The president’s comments came after Bill Pulte, who leads the Federal Housing Finance Agency, sent the Justice Department a criminal referral letter alleging that Cook had “falsified bank documents and property records to acquire more favorable loan terms.”

During an Aug. 26 Cabinet meeting at the White House, Trump responded to news of the forthcoming lawsuit.

“She seems to have had an infraction, and she can’t have an infraction—especially that infraction, because she’s in charge of, if you think about it, mortgages, and we need people that are 100 percent aboveboard,” he said. “And it doesn’t seem like she was.”

Both Trump and the Federal Reserve said they would abide by court orders.

“As always, the Federal Reserve will abide by any court decision,” a Federal Reserve spokesperson said in a statement to The Epoch Times.

Cook’s attorney said Trump’s “attempt to fire her, based solely on a referral letter, lacks any factual or legal basis.”

His comments echoed other lawsuits in which bureaucrats alleged that the White House had failed to lay out sufficient reasons for firing them.

Congress has passed laws that attempt to set limits, such as needing a cause for termination, on the removal of officials such as Cook. Trump invoked the Federal Reserve Act, which states that “the President shall fix the term of the successor to such member at not to exceed fourteen years, as designated by the President at the time of nomination, but in such manner as to provide for the expiration of the term of not more than one member in any two-year period, and thereafter each member shall hold office for a term of fourteen years from the expiration of the term of his predecessor, unless sooner removed for cause by the President.”

The Federal Reserve spokesperson said that “Congress, through the Federal Reserve Act, directs that governors serve in long, fixed terms and may be removed by the president only ‘for cause.'”

“Long tenures and removal protections for governors serve as a vital safeguard, ensuring that monetary policy decisions are based on data, economic analysis, and the long-term interests of the American people,” the spokesperson said.

So far, Trump has had limited success countering these lawsuits in the courts. While multiple lower courts have ruled that he wrongly removed members of various agencies, the Supreme Court handed him a temporary win in May when it halted lower court blocks on his attempt to fire members of two labor boards.

That decision from the Supreme Court was relatively limited and did not delve into the more complex legal issues involved. If the Supreme Court takes up the issue at a later date, it could reconsider some of its precedents on executive power and to what degree Congress can shield agency heads.
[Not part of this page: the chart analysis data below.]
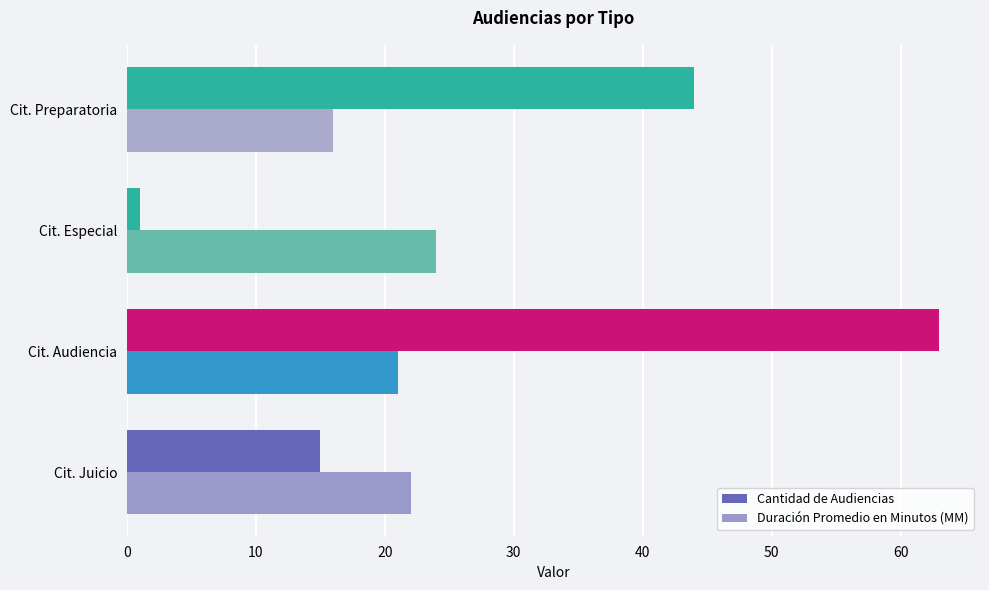

At which category does the chart reach its minimum across all series?

Cit. Especial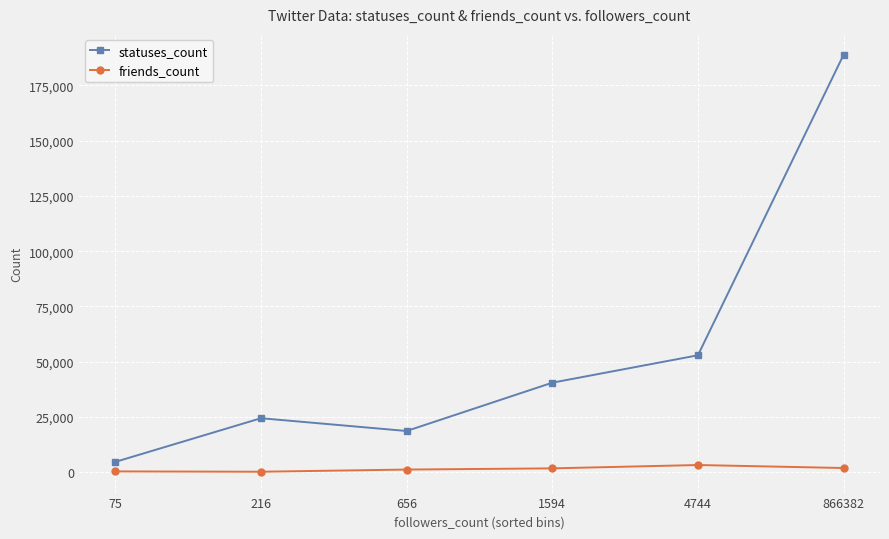

Is this an area chart (filled region under the line)?

No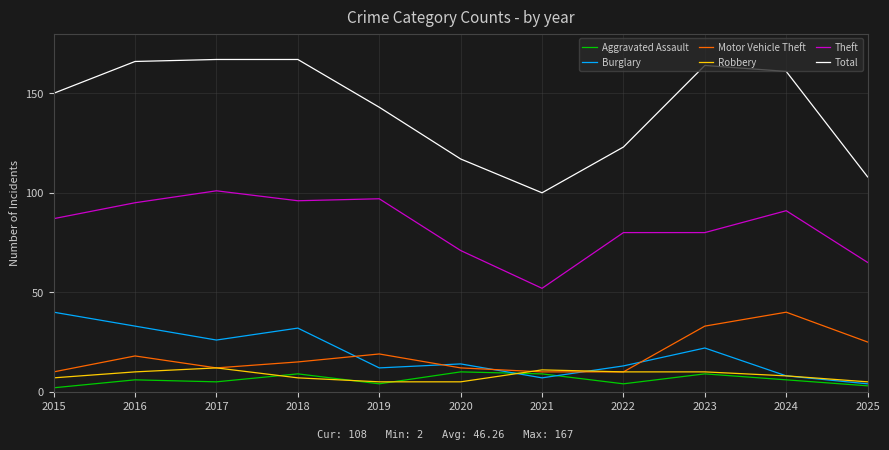

Rank the series at 2020 from highest to lowest value.

Total, Theft, Burglary, Motor Vehicle Theft, Aggravated Assault, Robbery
One of the key legal issues in these disputes is determining how much executive power a particular official exercises. In May, the Supreme Court didn’t offer a final ruling but said in an unsigned order that it thought Trump was likely to succeed in the dispute because the president likely has authority over the two labor boards based on their exercise of executive functions.

“The stay reflects our judgment that the Government is likely to show that both the [National Labor Relations Board] and [United States Merit Systems Protection Board] exercise considerable executive power,” the court said. Justices Elena Kagan, Sonia Sotomayor, and Ketanji Brown Jackson dissented from that decision.
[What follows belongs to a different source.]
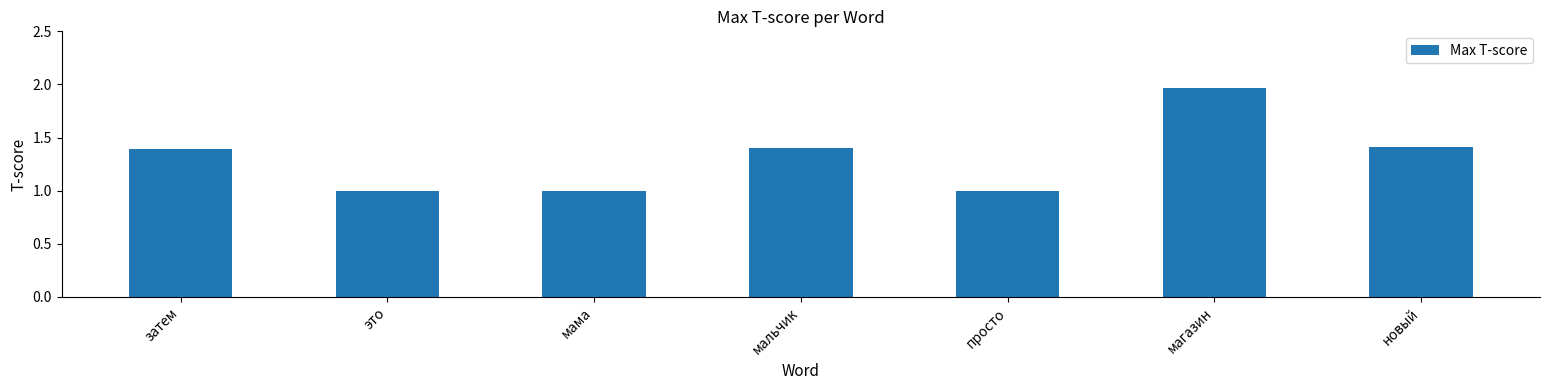

What is the minimum value shown in the chart?

1.0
However, part of the Supreme Court’s decision indicated it thought the Federal Reserve received different legal protections than the labor boards.
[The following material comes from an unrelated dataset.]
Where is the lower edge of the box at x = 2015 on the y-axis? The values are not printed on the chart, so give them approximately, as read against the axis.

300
“[The labor board members] contend that arguments in this case necessarily implicate the constitutionality of for-cause removal protections for members of the Federal Reserve’s Board of Governors or other members of the Federal Open Market Committee … The Federal Reserve is a uniquely structured, quasi-private entity that follows in the distinct historical tradition of the First and Second Banks of the United States,” the court’s unsigned opinion read.